佐賀県内企業の女性管理職の割合

 帝国データバンク福岡支店は、佐賀県内企業の女性管理職の割合が平均で3・6%との調査結果をまとめた。全国平均(6・9%)、九州・沖縄の平均(6・3%)を下回り、九州では最低だった。「女性管理職ゼロ」の企業も半数近くを占めており、県内企業で女性の登用が進んでいない実態が浮き彫りになった。

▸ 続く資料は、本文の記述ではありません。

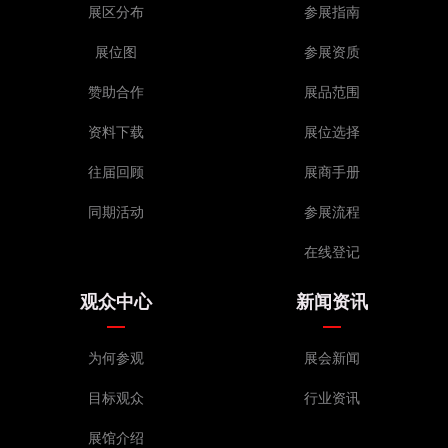
展区分布
参展指南
新乡市中米佳食品有限公司
辉县市恒利食品有限公司
展位图
参展资质
四川香斯哩食品有限公司
赞助合作
展品范围
安徽省贝乐源食品科技有限公司
湖南味优食品有限公司
资料下载
展位选择
济宁市湖珍湖产品有限公司
往届回顾
展商手册
（微山湖特产、节日礼盒）
千斤顶食品
同期活动
参展流程
山东果美食品有限公司
在线登记
衡水市东方食品有限公司
山东沂水英瑞食品厂
观众中心
新闻资讯
临沂迎宝食品有限公司
邯郸乐尚脆食品有限公司
为何参观
展会新闻
淄博达年食品有限公司
漯河正恒食品科技有限公司
目标观众
行业资讯
新郑市辰亿食品有限公司（豆制品）
展馆介绍
广东飞鹅食品工业有限公司
贪嘴零拾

 課長以上を管理職として女性の割合を調べた。それによると、「10%未満」の企業が前年比11・2ポイント増の87・2%で、このうち「女性管理職ゼロ」は48・9%に上った。「10%以上20%未満」は6・4%、「20%以上30%未満」は4・3%にとどまり、「30%以上」は1社もなかった。

 管理職を除く従業員の女性割合は、「10%以上20%未満」が31・9%、「20%以上30%未満」が10・6%、「30%以上」が29・8%。「10%未満」は25・5%で、「女性従業員ゼロ」は8・5%だった。

 「女性の活躍推進」で必要な取り組みについては、「待機児童の解消」を挙げる企業が最も多く、「保育・幼児教育の向上」「ひとり親家庭の支援拡充」「ワークライフバランスの推進」が続いた。

 福岡支店は「性別を問わず、有能な従業員を登用する動きは出てきたものの、管理職までには至っていない」と説明。長時間労働を理由に管理職を断るケースもあるとし、「職場内での子育て環境の整備が重要」と指摘した。

 調査は、2013年から毎年7月に実施。今年は県内企業109社を対象に行い、47社から回答を得た。